Bugün buradan barışın karşıtını savaş olduğu düşüncemi yine söylüyorum. Hatta söylemekle yetinmeyip bağırıyorum; barışın karşıtı savaştır! Savaş da yıkım ve felaketten başka bir şey değildir. Savaşın kazananı yoktur. Sadece kaybedeni vardır. Savaşın sonunda bir tarafın kazanacağı "zafer"in bedeli hayatını kaybetmiş insanlar, zulme uğramış çocuklar, tecavüze uğramış kadınlar, yakılıp yıkılmış, tahrip olmuş bir çevredir. Ölmeyip hayatta kalanların yaşadığı travmadır. Kısacası insanlık adına utanç vrecek bir sonuçtur.
Ülkemizde 1974'ten sonra savaş sayılacak sıcak çatışma ortamı olmadı. Ancak üzerinde anlaşılmış bir barış ortamı da olmadı. Ateşkes haliyle yaşıyoruz. Yapılan müzakereler her defasında imza aşamasında sonuçsuz kaldı.
Şimdilerde KIbrıs'ın etrafında savaş rüzgarları esiyor. Kıbrıslılar seçim ve mangal ikilisi etrafında gününü gün ederken, savaş dişlileri ağır ağır dönüyor. Bulunduğu her coğrafyaya savaş, kan, gözyaşı ve yıkım getiren petrol ve doğal gaz sonunda Kıbrıs'ı da aynı tuzağa çekiyor.
Rum egemen güçleri, "Kıbrıs'ın doğal zenginlikleri Kıbrıs Cumhuriyeti devletinindir. Devlet elde edeceği gelirle yurttaşlarına hizmet götürür. Kıbrıslı Türkler de bundan yararlandırılır" şeklinde bir mantıkla hareket ederken, Kıbrıslı Türk egemen çevreleri de "Kıbrıs'ın doğal zenginlikleri Kıbrıslı iki ana toplumun ortak malıdır. Bu nedenle adil bir şekilde paylaşılmalıdır." şeklinde farklı bir bakış açısıyla hareket etmektedir. Farklı tutumları yaakınlaştırmak için harhangi bir niyet ve buna dayalı çaba da olmadığında savaş hali apaçık ortadır.

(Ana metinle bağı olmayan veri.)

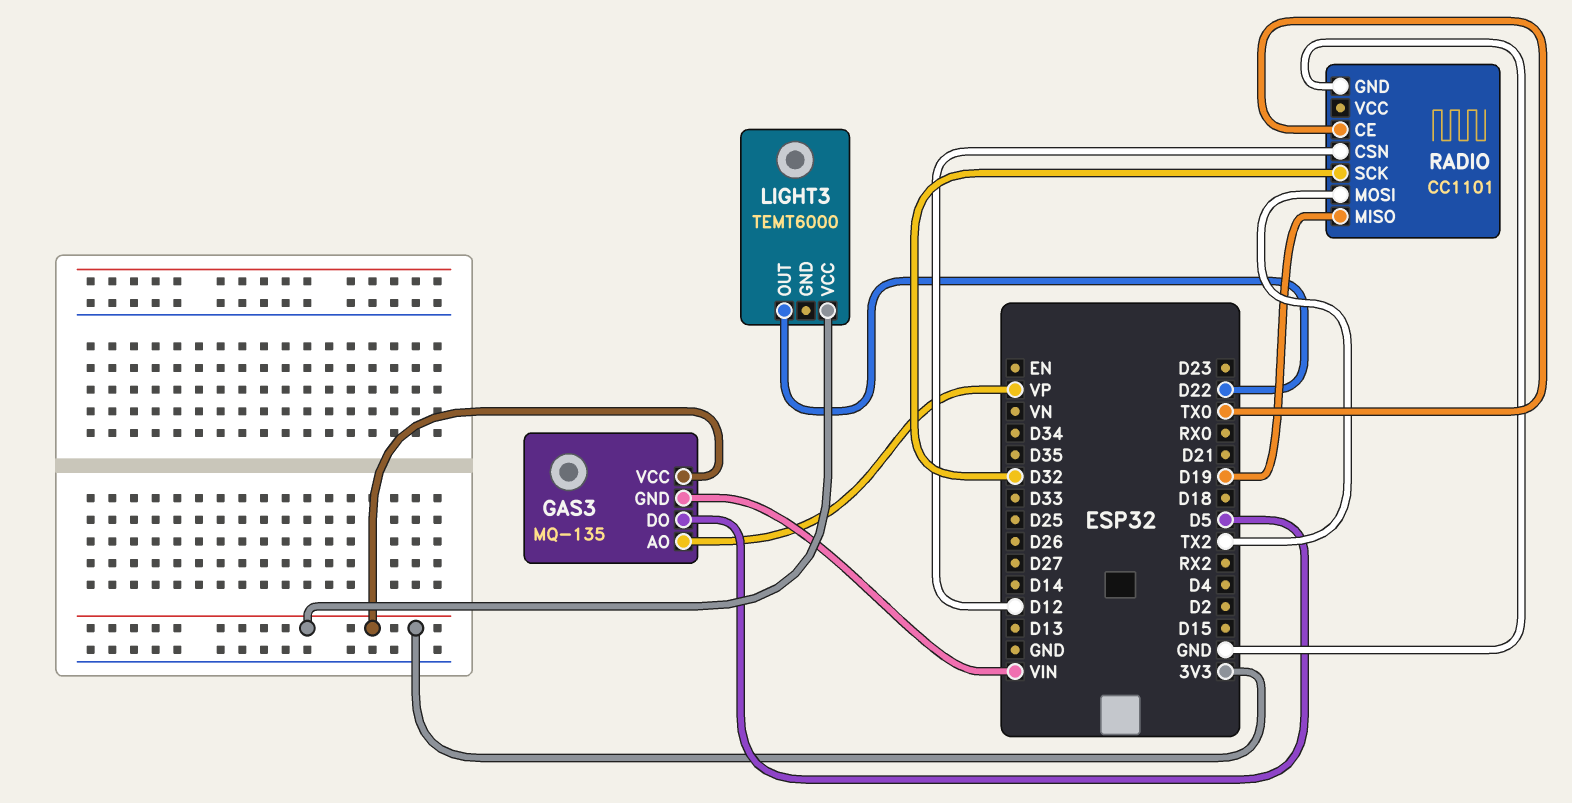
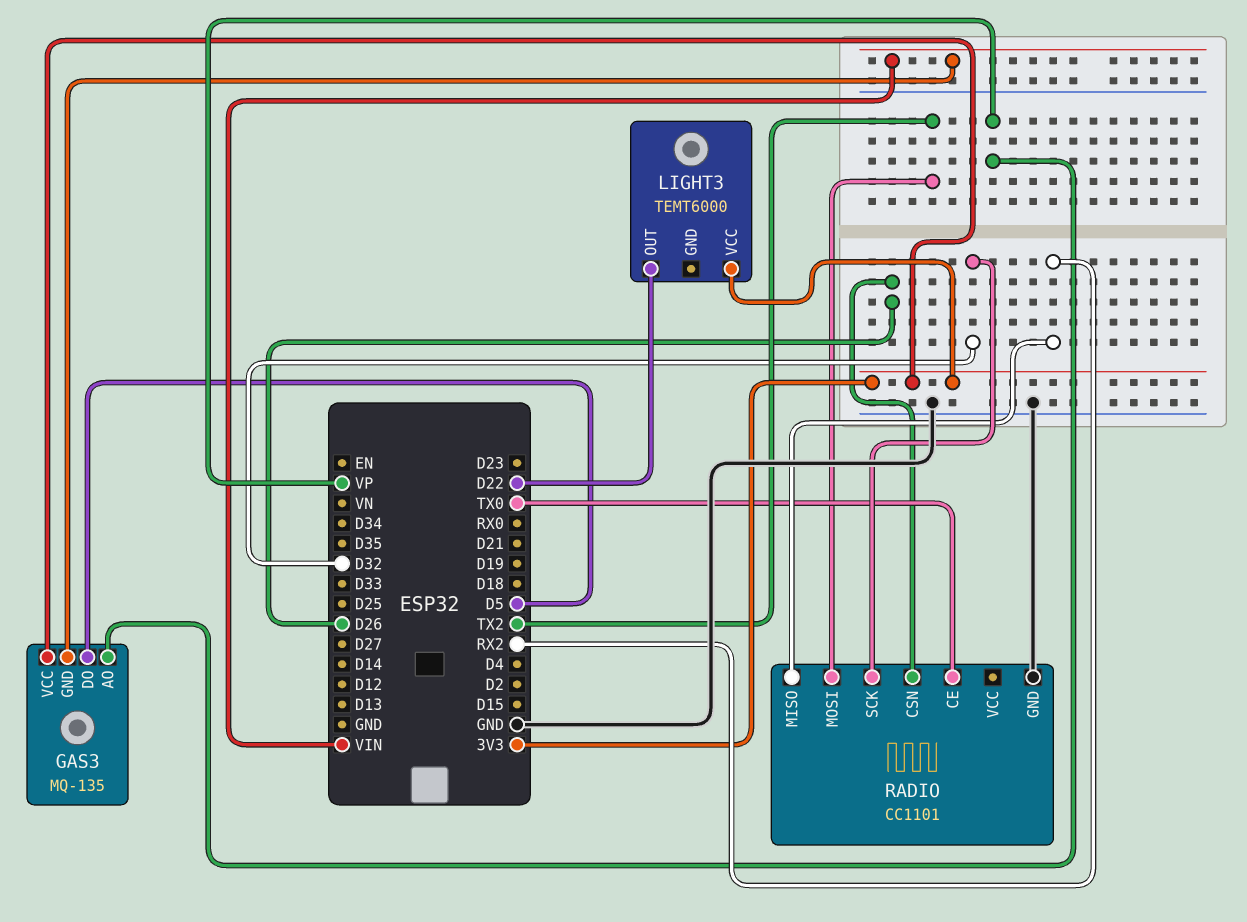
RADIO pin CSN: D12 -> D26
RADIO pin MISO: D19 -> RX2

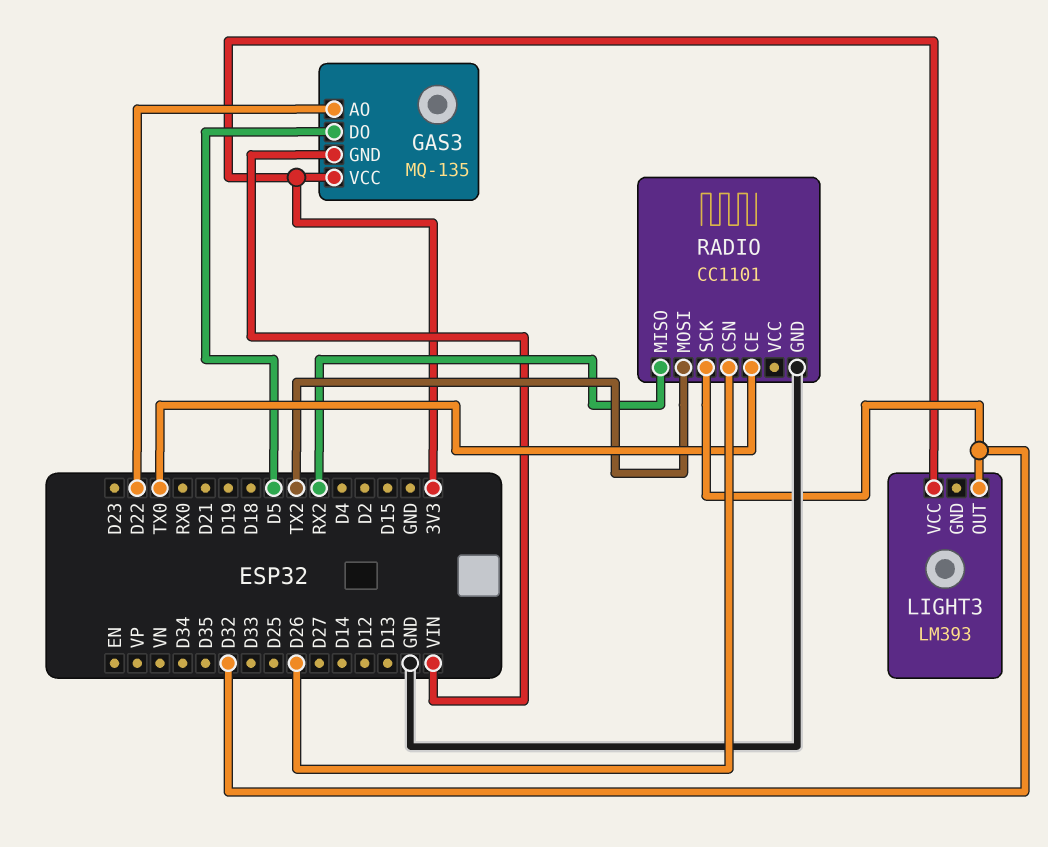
GAS3 pin AO: VP -> D22
LIGHT3: TEMT6000 -> LM393
LIGHT3 pin OUT: D22 -> D32

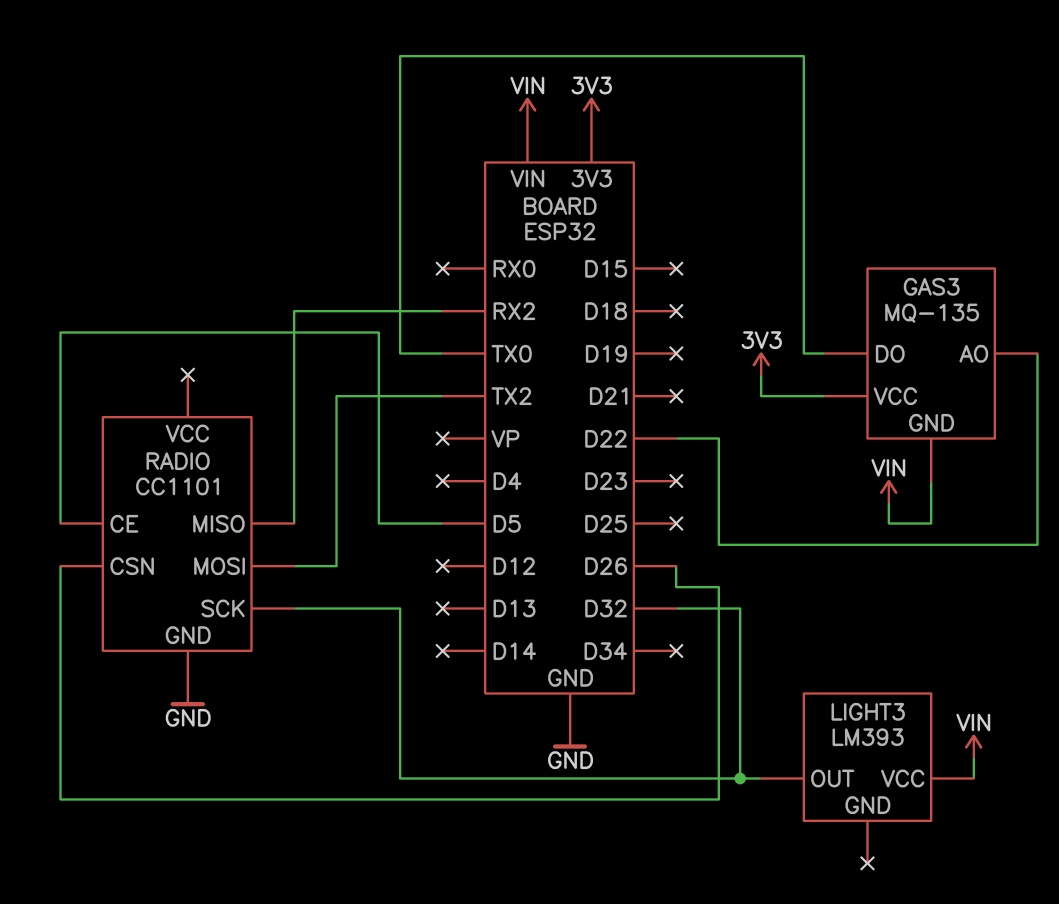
GAS3 pin DO: D5 -> TX0
LIGHT3 pin VCC: 3V3 -> VIN
RADIO pin CE: TX0 -> D5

Öncelikli olarak Kıbrıslılar uyanmak durumundadır. Savaş makinesinin dişlileri dönmeye başlamıştır. Kısa süre sonra durdurulamaz hale gelecektir. Kıbrıs'ta kontrollü bir savaş emperyalist güçlerin işine gelmektedir. Hem fazladan silah satmış olacaklar, hem de Kıbrıs'ın doğal zenginliklerini daha ucuzsa sömürmüş olacaklar. Kıbrıslılara da öldükleri ve yarttıkları yıkım kalacak.
Savaşa hayır! Barış insanlık erdemidir!